“We Recycle” – these are the words stencilled on the side of your blue box. Do we ever! Ontarians divert an impressive 870, 000 tonnes of waste from landfills every year with blue box recycling.
Toss it in the box. Put the box on the curb. Repeat every other week. Simple, isn’t it?
But what if you didn’t have a blue box? Would you drive your soup cans to the depot yourself? Can you imagine lugging dozens of empty juice bottles and pop cans onto city transit? Probably not.
We have Jack McGinnis, Ontario’s “Father of the blue box,” to thank for introducing the world’s first blue box in 1977. His simple plastic container and his idea to organize curb side pickup revolutionized residential recycling.
McGinnis died peacefully on January 29th, 2011 at the age of 64, leaving behind an environmental legacy in recycling, sustainability and education.

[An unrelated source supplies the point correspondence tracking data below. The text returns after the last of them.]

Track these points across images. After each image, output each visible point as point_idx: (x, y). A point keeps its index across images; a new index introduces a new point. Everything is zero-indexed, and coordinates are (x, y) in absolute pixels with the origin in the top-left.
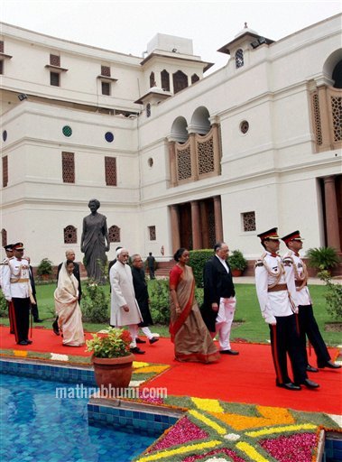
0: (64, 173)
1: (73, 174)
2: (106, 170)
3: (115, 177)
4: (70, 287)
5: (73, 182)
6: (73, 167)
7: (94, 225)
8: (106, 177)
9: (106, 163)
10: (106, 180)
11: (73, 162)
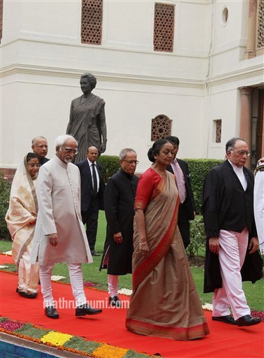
0: (84, 29)
1: (99, 30)
2: (156, 25)
3: (171, 38)
4: (27, 198)
5: (98, 42)
6: (100, 18)
7: (82, 113)
8: (156, 37)
9: (157, 13)
10: (155, 42)
11: (100, 11)
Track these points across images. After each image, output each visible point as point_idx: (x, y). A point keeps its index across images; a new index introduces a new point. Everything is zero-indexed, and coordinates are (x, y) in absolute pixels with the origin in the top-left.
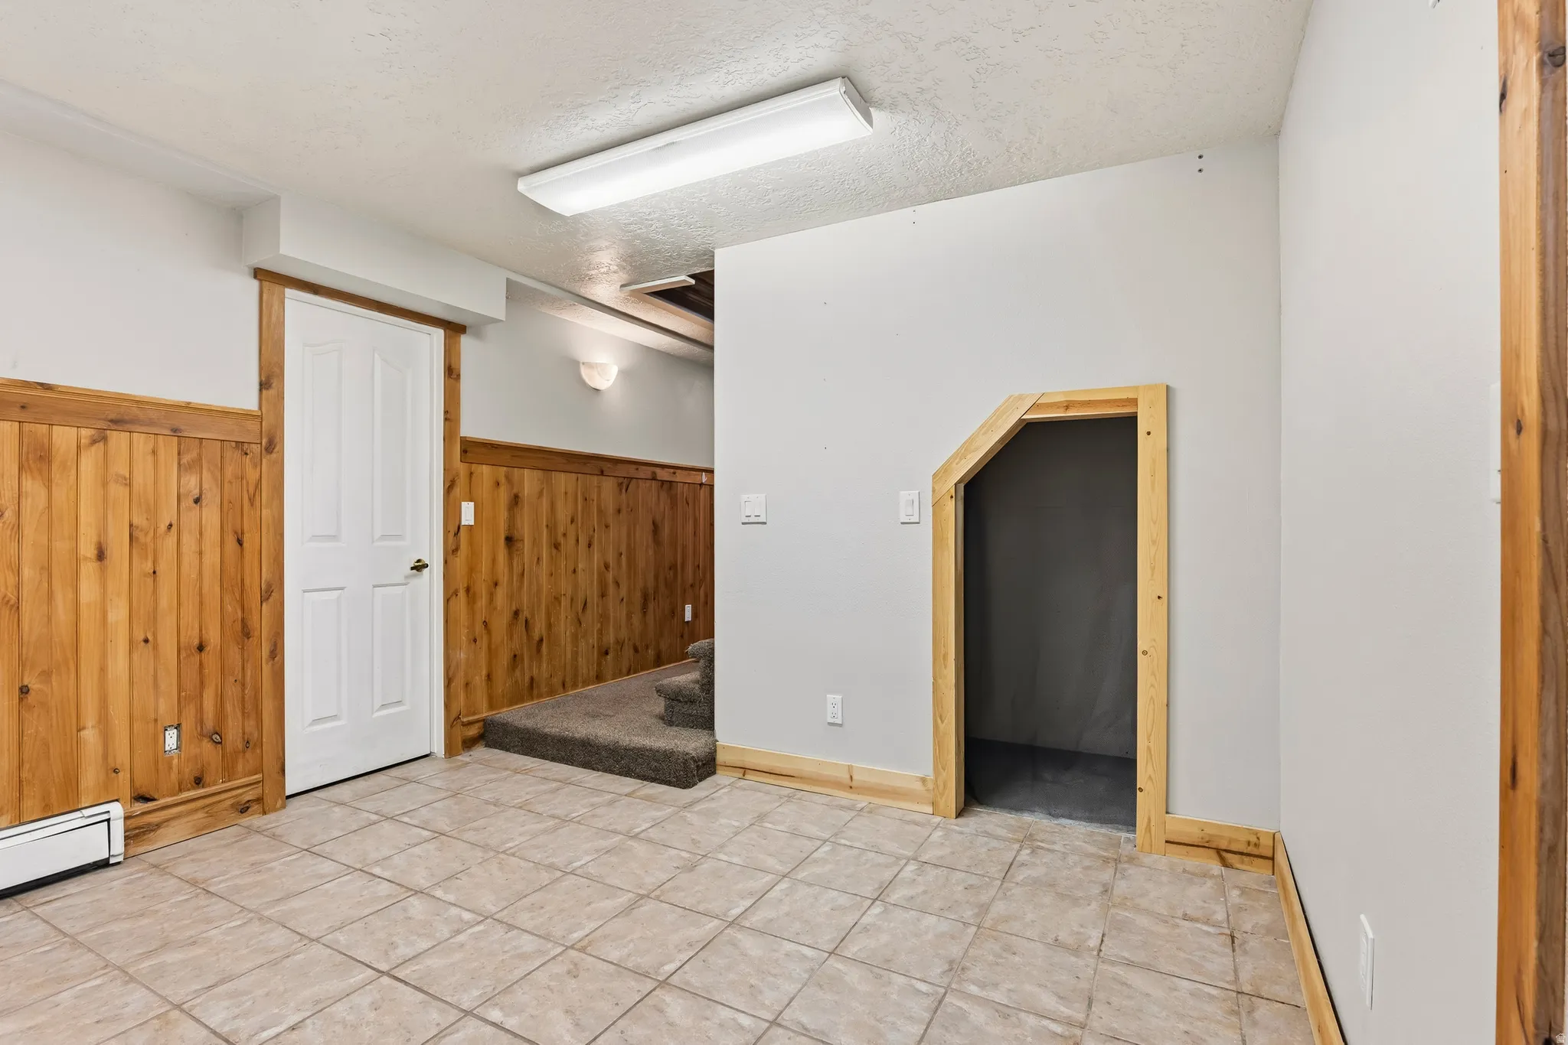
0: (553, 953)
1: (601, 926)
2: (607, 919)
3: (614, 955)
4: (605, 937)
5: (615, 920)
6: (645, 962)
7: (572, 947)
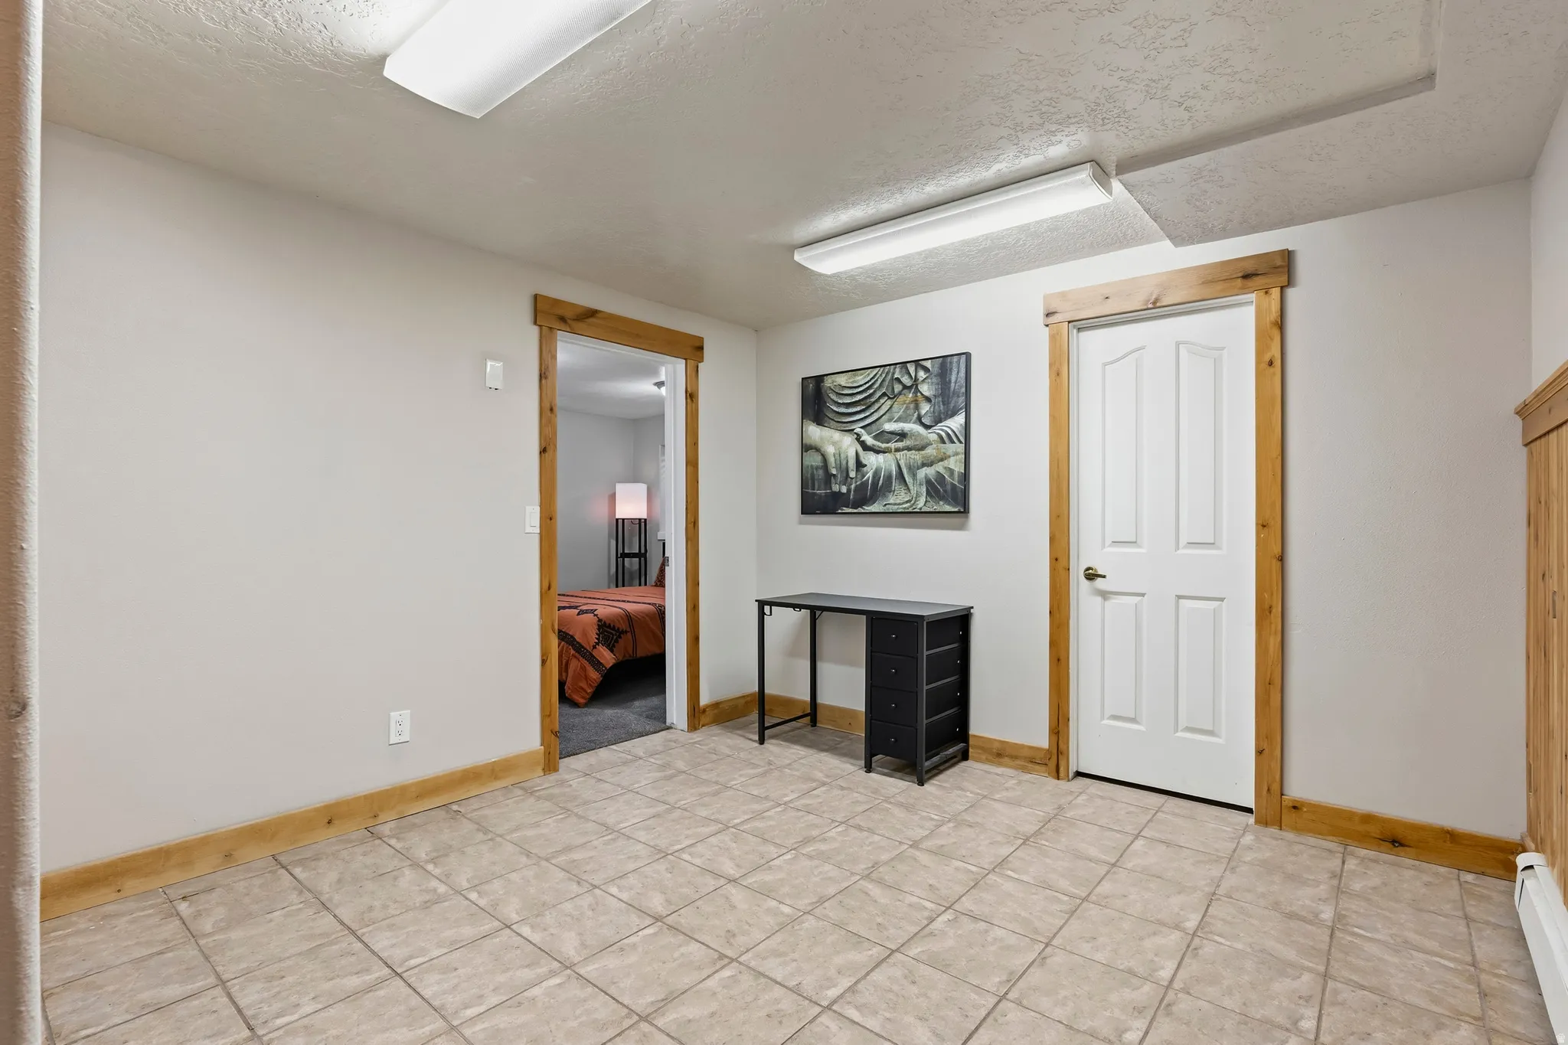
0: (750, 955)
1: (701, 982)
2: (695, 989)
3: (694, 947)
4: (699, 968)
5: (687, 987)
6: (669, 939)
7: (732, 960)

Forty years ago, you could find McGinnis in Toronto’s Beaches neighbourhood offering to collect cans and bottles off the curb in front of peoples’ homes.
McGinnis believed people would recycle if it were easy. So, he made it easy. He created a box to hold materials and made sure a truck came to take them away. No hassle for the homeowner and literally tonnes of recyclable materials kept out of landfills.
Today, 96 per cent of Ontarians have access to a blue box program. Millions of people in North America, Australia and Europe use blue boxes. From its humble beginnings as a pilot project on a military base in Simcoe County to its iconic status today, McGinnis’ blue box program is an international symbol of recycling.
A plastic blue box, simple white letters, and one remarkable idea. Jack McGinnis was a visionary Ontarian we can all be proud to remember.